If the burn isn't too bad you may be able to cut off the dried out portion and cook and eat the food. If the burn is extensive, the only way to consume the food may be to cook it with lots of moisture and spices such as in a stew or soup to mask the freezer taste and smell.

It won't hurt you but it won't make a great dish either.


----------



## Gretchen (Feb 7, 2006)

It tastes really really bad. Aurora has the right chemical processes.


----------



## Chopstix (Feb 7, 2006)

One can prevent freezer burn by making sure to freeze food with no air (as much as possible) inside the wrapper -- for example, by using a ziplock bag or clingwrap (but first push out any air before sealing), or use vacuum sealers.
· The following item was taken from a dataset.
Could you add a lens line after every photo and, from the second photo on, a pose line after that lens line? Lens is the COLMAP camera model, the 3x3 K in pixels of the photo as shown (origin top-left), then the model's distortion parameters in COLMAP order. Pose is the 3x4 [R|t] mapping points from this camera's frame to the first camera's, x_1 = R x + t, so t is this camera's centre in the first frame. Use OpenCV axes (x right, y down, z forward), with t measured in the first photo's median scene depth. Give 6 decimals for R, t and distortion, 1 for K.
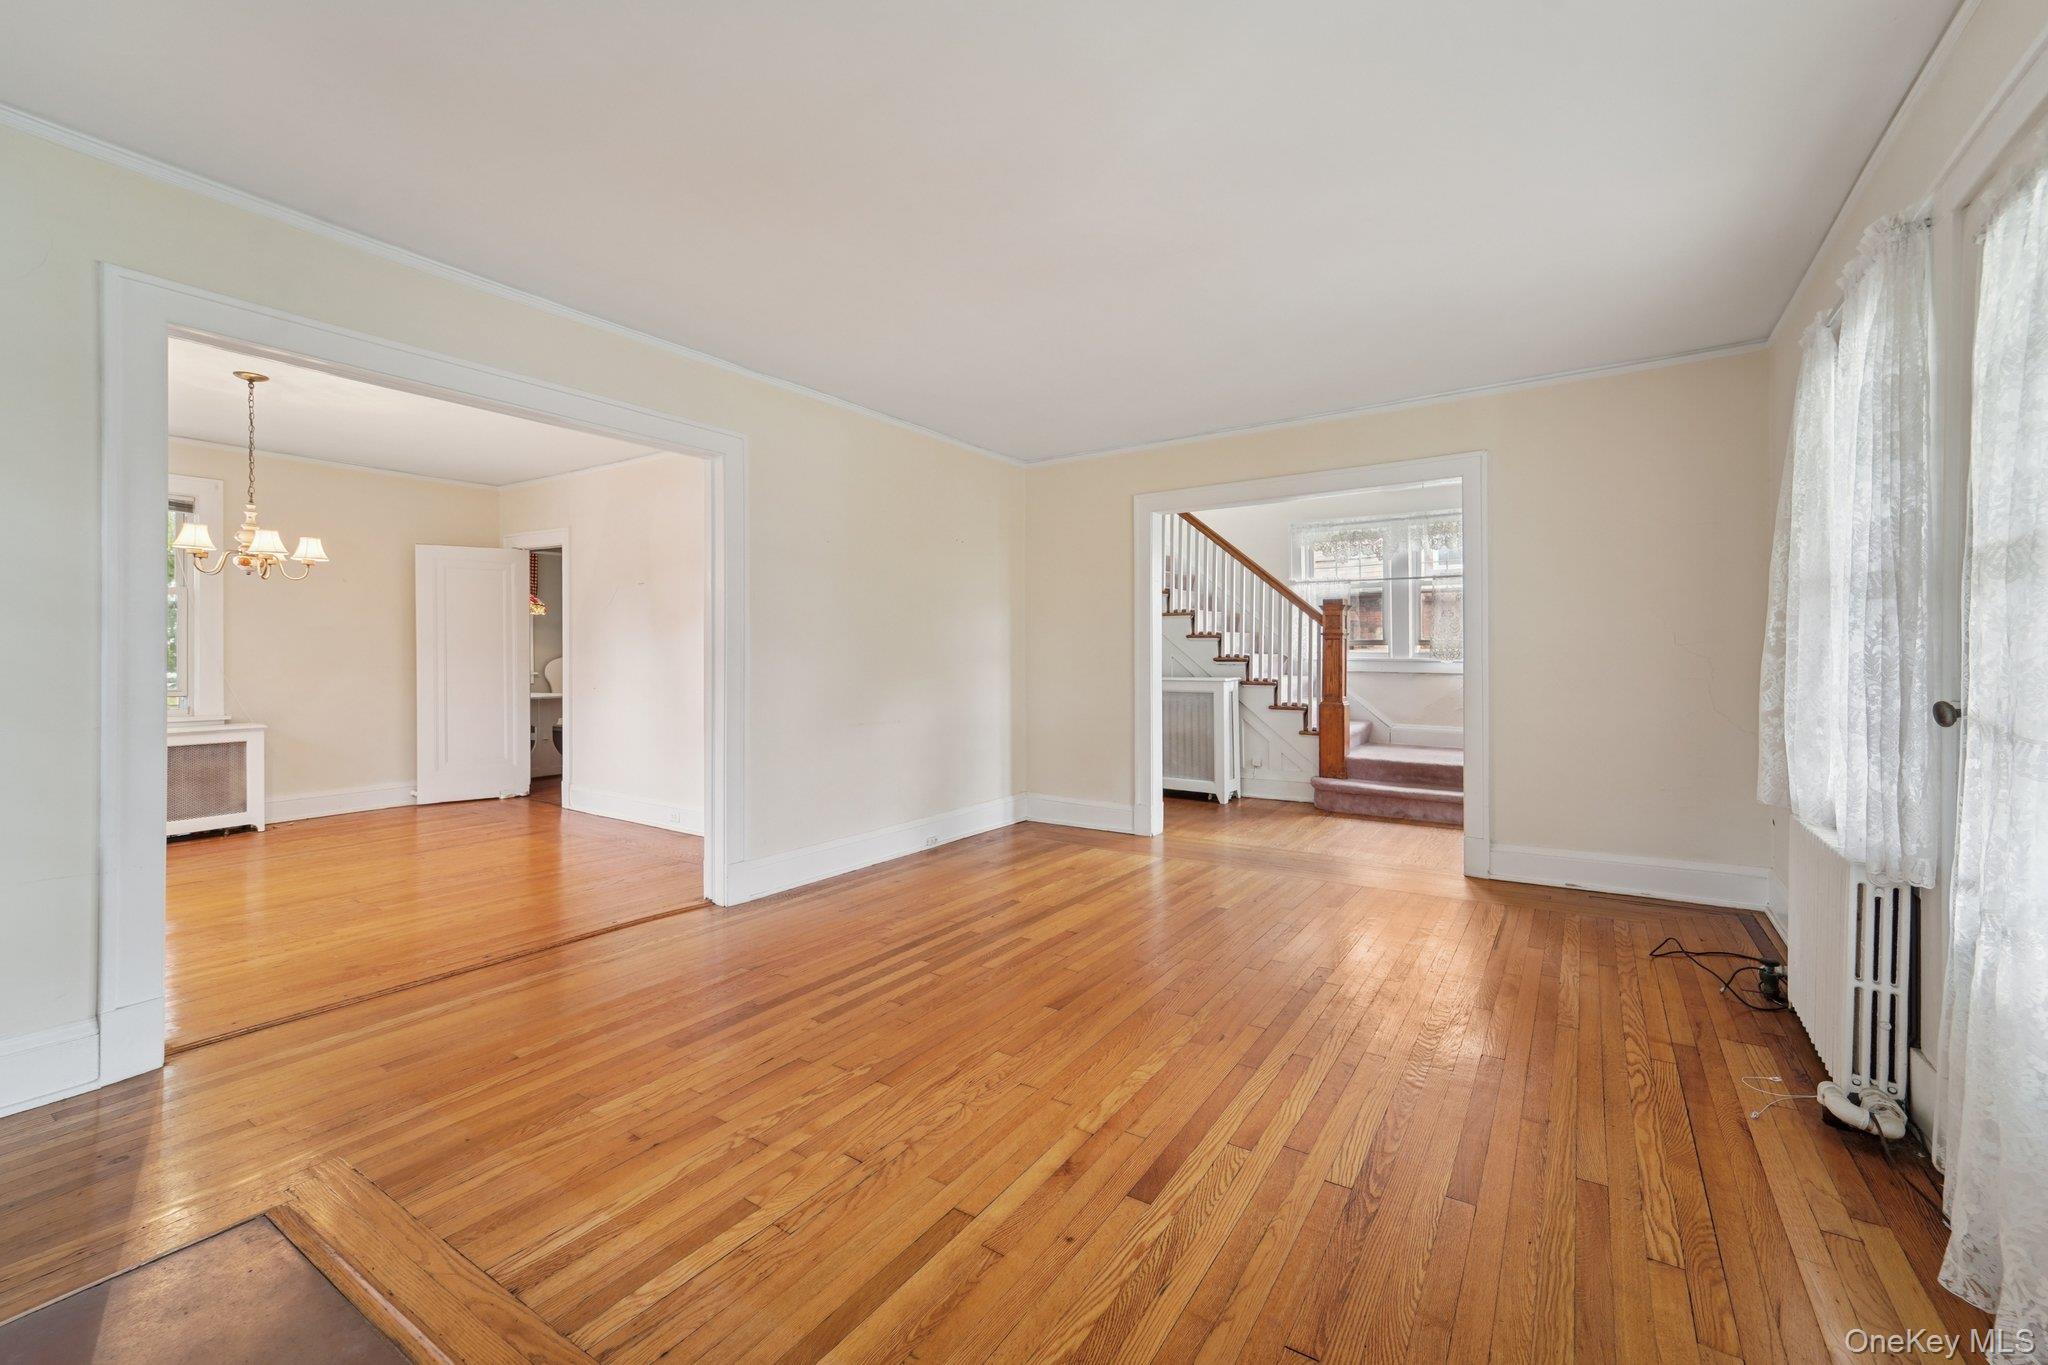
lens RADIAL K [[828.6, 0, 1047.6], [0, 828.6, 648.1], [0, 0, 1]] dist [0.013923, -0.000018]
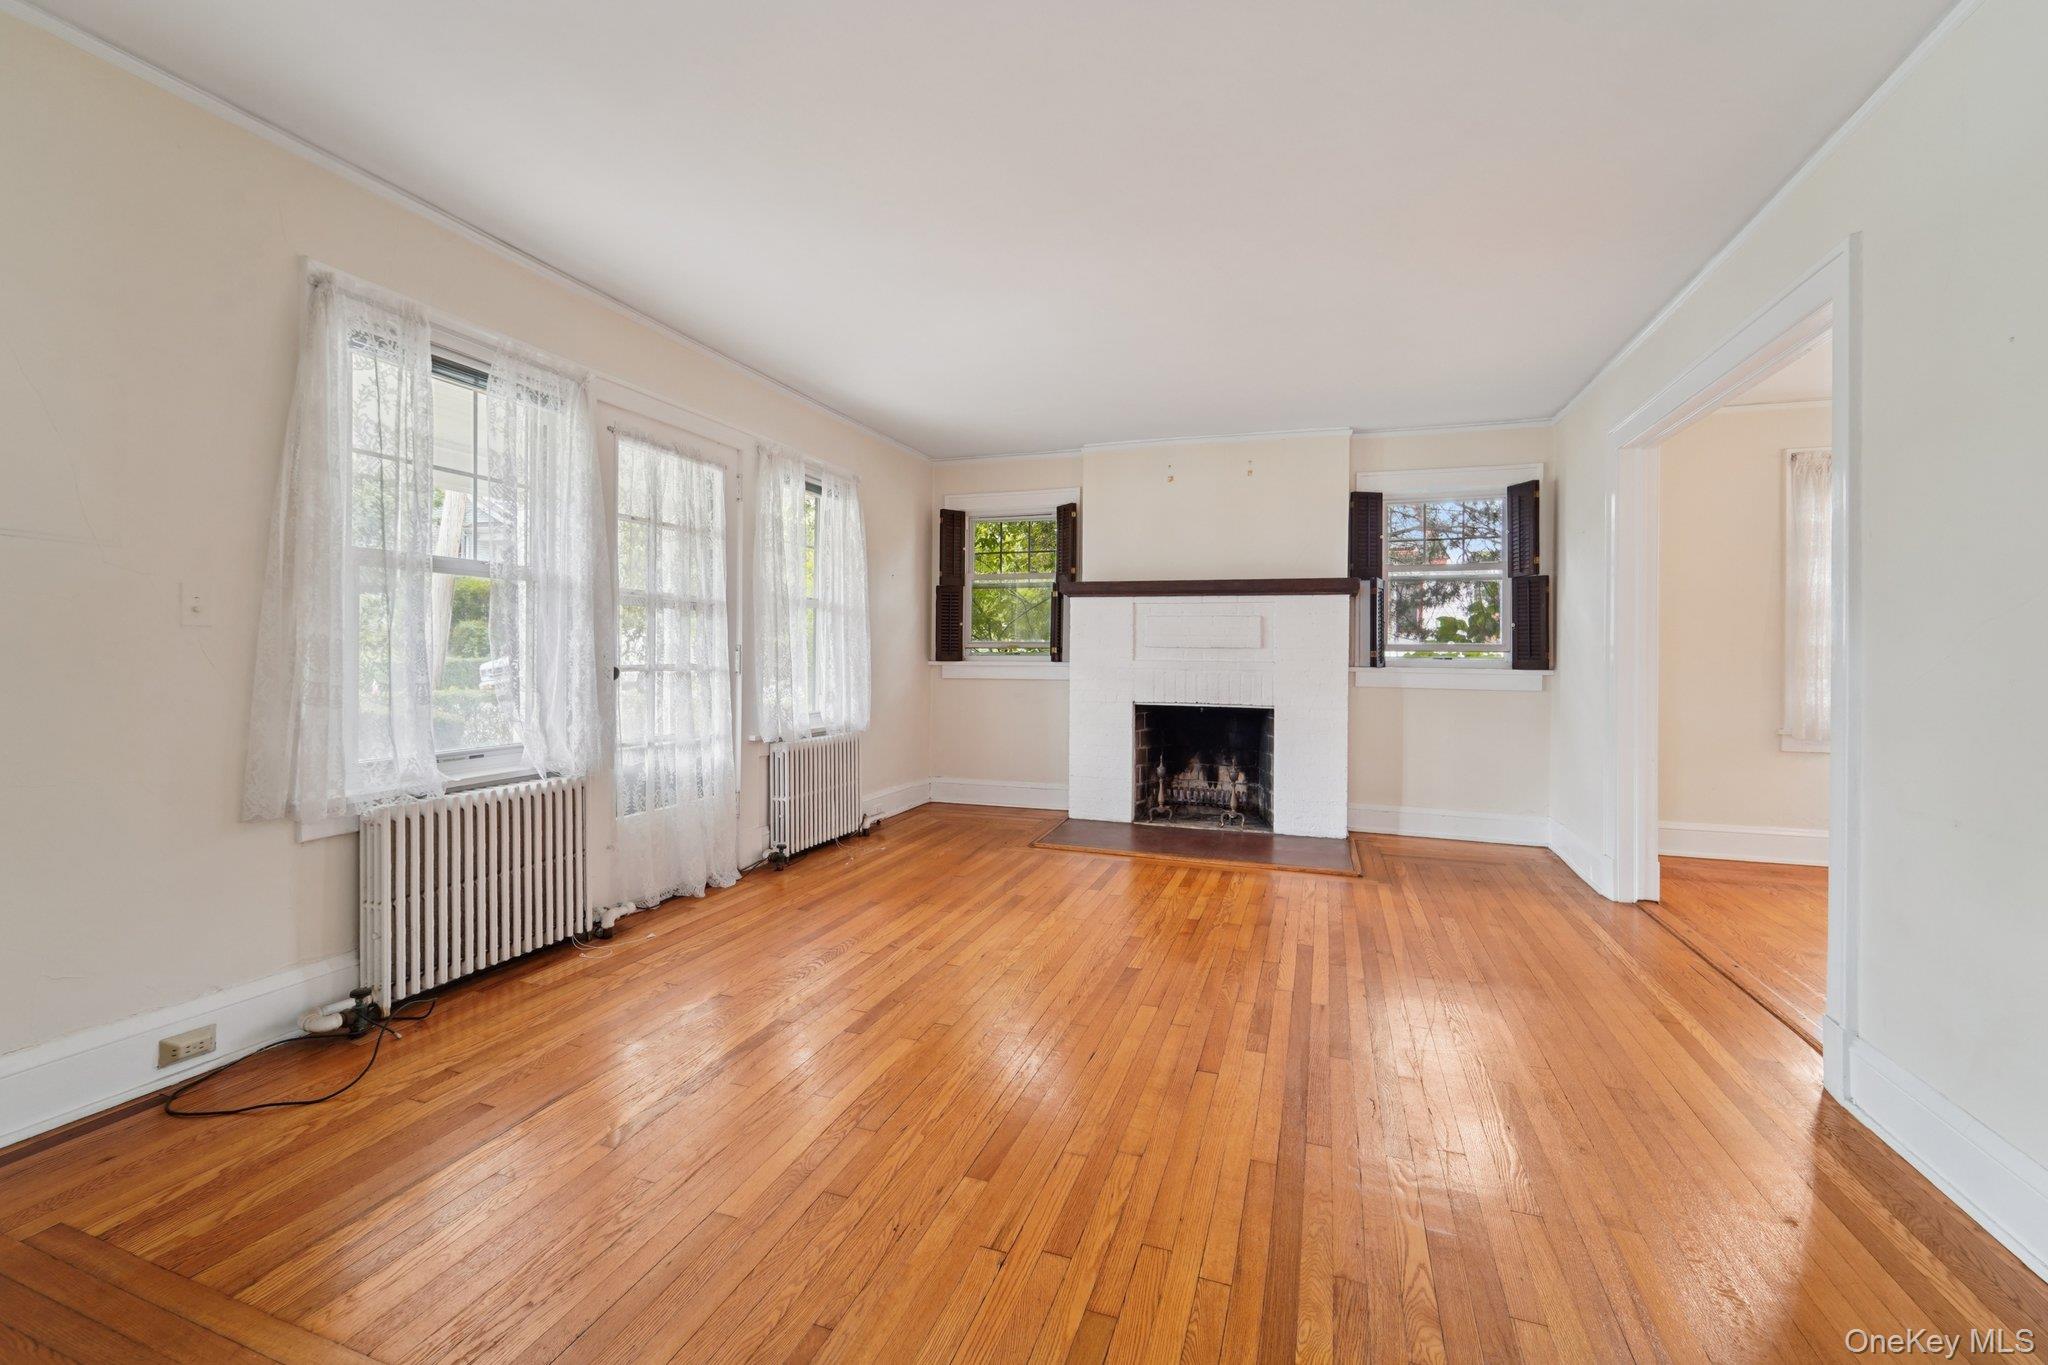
lens RADIAL K [[866.8, 0, 1011.8], [0, 866.8, 651.0], [0, 0, 1]] dist [0.002112, -0.000020]
pose [[-0.973443, -0.010539, -0.228688, 0.212669], [-0.007690, 0.999881, -0.013342, 0.015843], [0.228802, -0.011229, -0.973408, 1.035367]]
If you leave air inside the food wrapper, the liquid in the food will 'evaporate'  and transfer to the sides of the wrapper or container and take the form of 'frost' on the inside of your food container. And you will end up with the dreaded freezer burn on the surface of your food.  Reheating the whole lot will not reverse the damage to meat.
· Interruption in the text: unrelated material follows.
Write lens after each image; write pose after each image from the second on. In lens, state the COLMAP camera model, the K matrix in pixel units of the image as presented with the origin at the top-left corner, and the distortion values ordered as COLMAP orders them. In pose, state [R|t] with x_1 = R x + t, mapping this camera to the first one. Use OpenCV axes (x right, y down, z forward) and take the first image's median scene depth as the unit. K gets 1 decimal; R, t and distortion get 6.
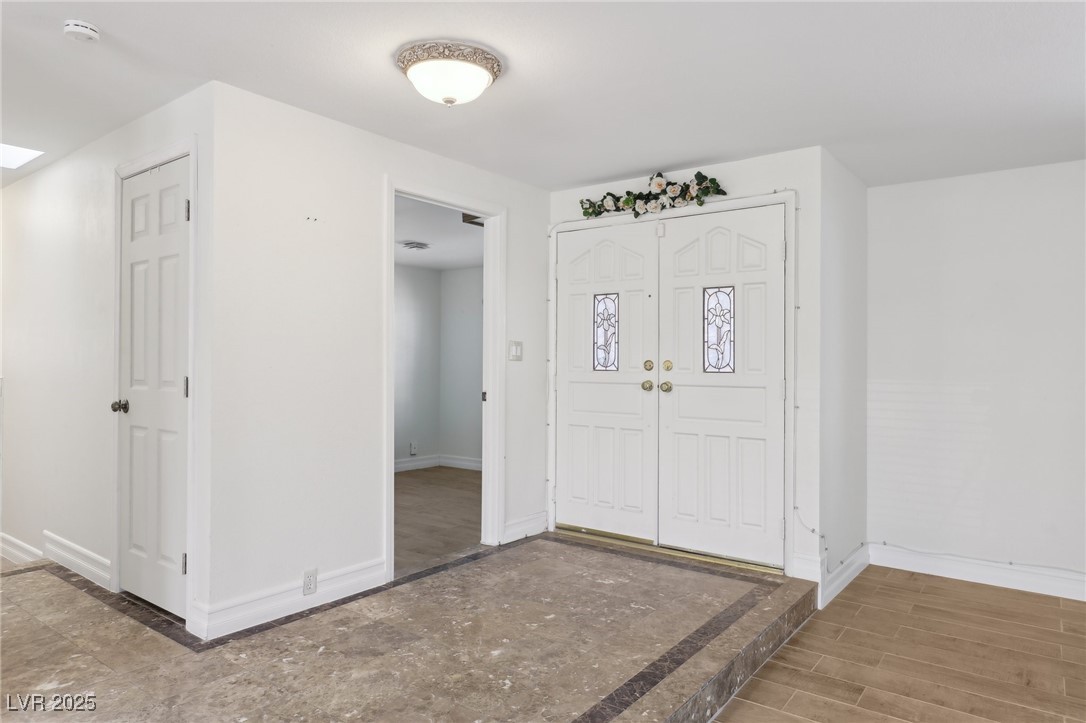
lens RADIAL K [[688.0, 0, 543.0], [0, 688.0, 361.5], [0, 0, 1]] dist [-0.006259, -0.001090]
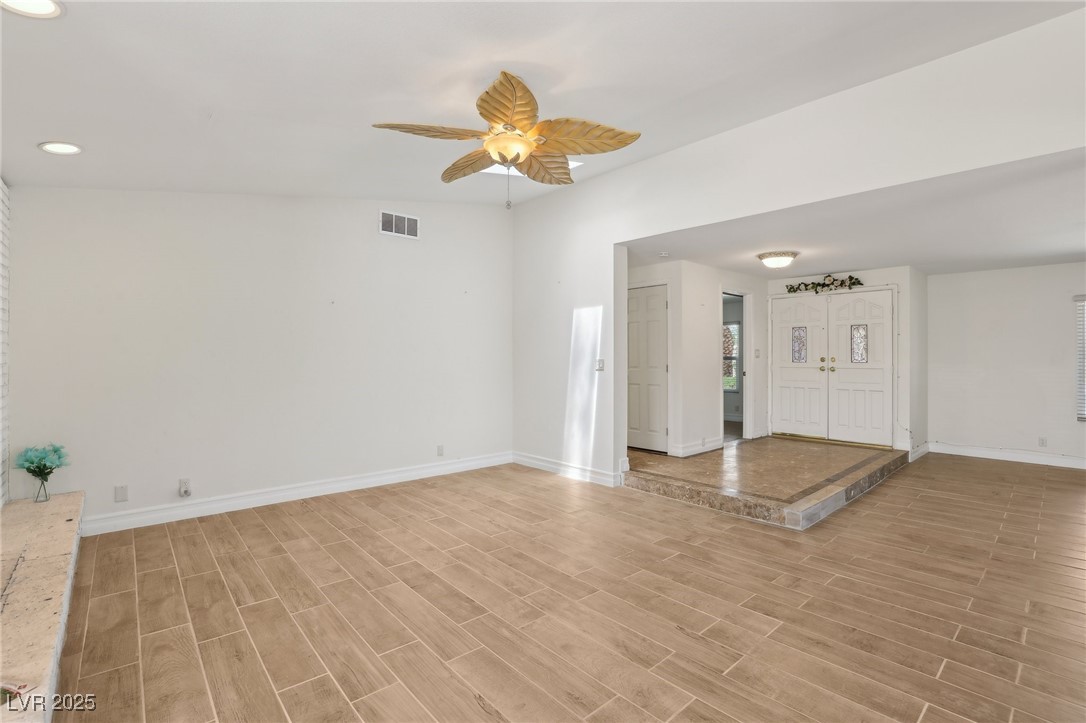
lens RADIAL K [[505.7, 0, 543.0], [0, 505.7, 361.5], [0, 0, 1]] dist [-0.030848, 0.000841]
pose [[0.984008, -0.003937, -0.178079, -0.464107], [0.005536, 0.999949, 0.008485, -0.007563], [0.178036, -0.009336, 0.983980, -0.787933]]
While eating freezer-burned food is safe (albeit bad-tasting), it might be better to prevent freezer burn altogether


----------



## Gretchen (Feb 8, 2006)

The best way to avoid freezer burn is to use a FoodSaver vacuum system.


----------



## ronjohn55 (Feb 8, 2006)

Gretchen said:
			
		

> The best way to avoid freezer burn is to use a FoodSaver vacuum system.


 
What about not freezing the food?    

Kidding! Just kidding! 

The best way is to have 2 teenagers like my brother and I - that freezer never stayed full for very long!  

John


----------



## mackeeg (Feb 9, 2006)

My chest freezer never freezer burnt anything, my new upright burns everthing right away!! I hate the thing!!


----------